By Ralph D. Winter
May 7, 2004
I feel very uneasy about the word evolution since it is so often employed to describe a progression of life that developed without any intelligent guidance at any point. While some Evangelicals may believe in that kind of “unguided evolution,” I would rather just stay away from the word because I certainly do not believe life could have arisen by a purely random process even with the factor of “natural selection of the fittest” thrown in as a guiding mechanism.
By contrast, I think develop is a nicer word than evolve since it does not tend to push us to believe no guiding hand is involved. It clearly allows the involvement of intelligence in the process. Thus, for example I would prefer to speak of the development of the American automobile in the 20th century rather than the evolution of the American automobile in the 20th century. Since thousands of intelligent engineers were involved at every moment.
But this attitude toward evolution as a word is just my personal preference. I know that in the English language a secondary use of the word evolution is fairly common in processes where human beings are involved with guiding hands. People do speak of the evolution of the computer, for example, when it is not at all a case where computers evolved without guidance. And in this sense you could speak of the evolution of the American automobile.
However, one might read somewhere of “The evolution of dogs from wolves and wheat, corn, rice, and potatoes from almost inedible forms of plant life.” Such developments certainly took place all right, but it is irretrievably true that those derivations would not have happened had some very intelligent human beings not been involved in the process—a use of the word evolution, note, in the guided sense. Indeed those developments may actually peg the time human life appeared. But remember, this is not the usual use of the word evolution. Intelligent external involvement is not the most common usage of the word evolution.

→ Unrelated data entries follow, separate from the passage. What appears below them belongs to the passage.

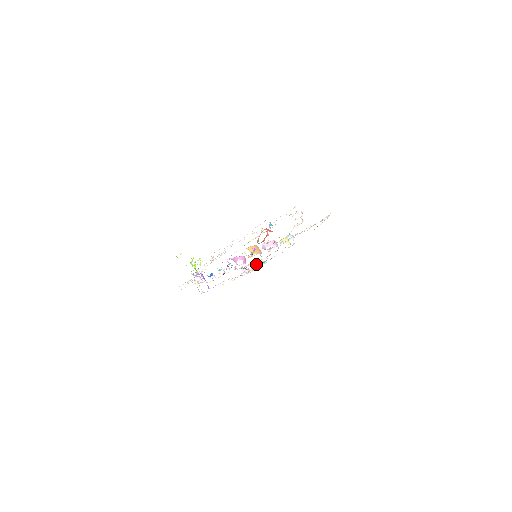
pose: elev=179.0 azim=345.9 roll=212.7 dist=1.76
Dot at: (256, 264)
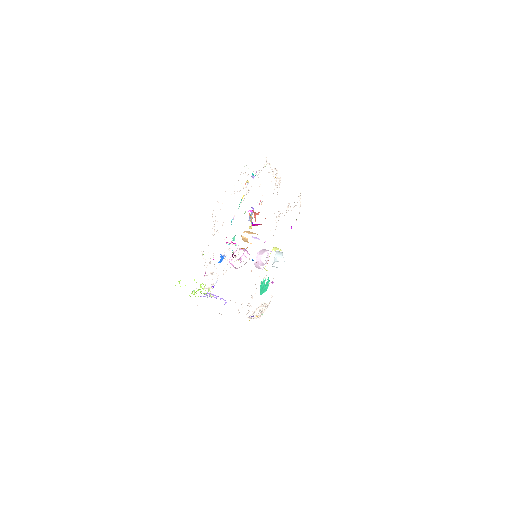
Dot at: (261, 309)
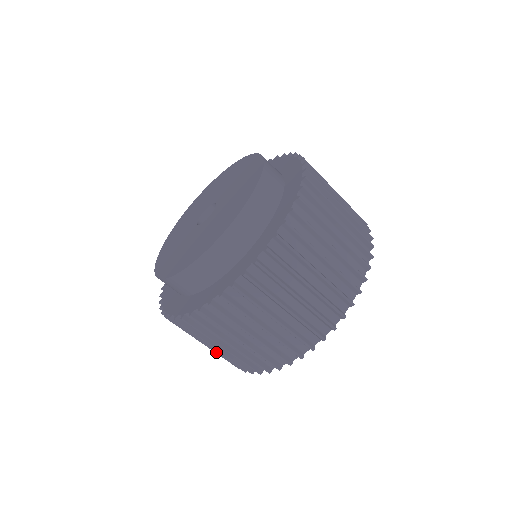
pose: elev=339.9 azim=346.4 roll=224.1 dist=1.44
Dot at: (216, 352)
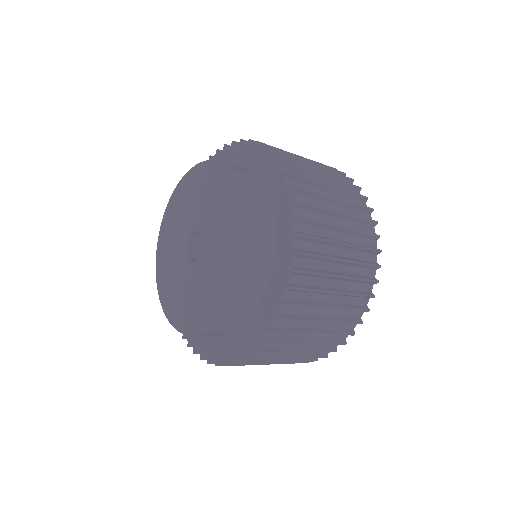
Dot at: occluded
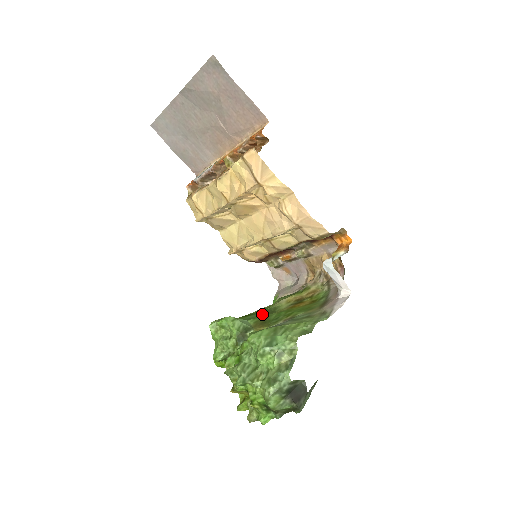
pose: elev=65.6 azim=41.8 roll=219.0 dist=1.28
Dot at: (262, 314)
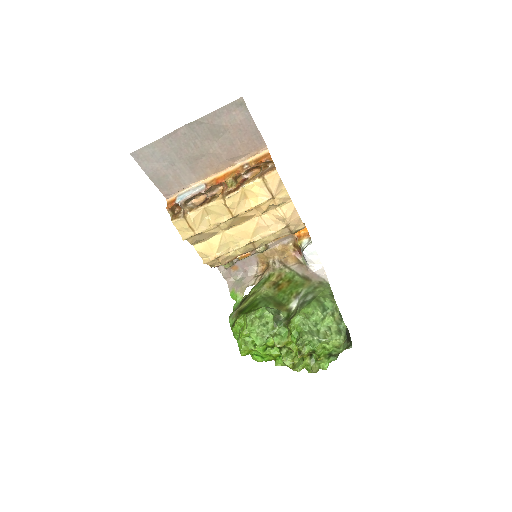
Dot at: (267, 301)
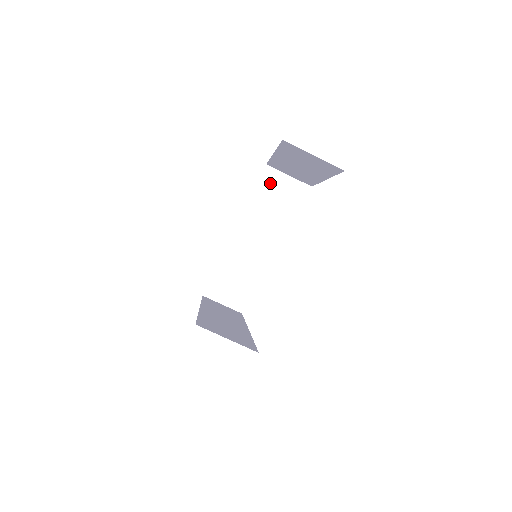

Thus, if we recognize that evolution usually means specifically “unguided” development, we cannot then wisely speak of the evolution of either dogs or potatoes because these were developments that were definitely guided by intelligence, high intelligence, clearly not unguided evolution. Intelligence was certainly involved in the process.
Yet the ambiguity will continue to exist. When you hear that “the Pope believes in evolution” you really don’t know whether he is talking about a process that is guided or unguided. For example, an older denomination recently took a poll of its members and found that 1) 99% believe “The universe was created by God,” and 2) 92% believe that “Life is so complex that it has to be the outcome of intelligent design,” and yet 3) 85% believe that “Evolution theory is compatible with the idea of God as Creator.”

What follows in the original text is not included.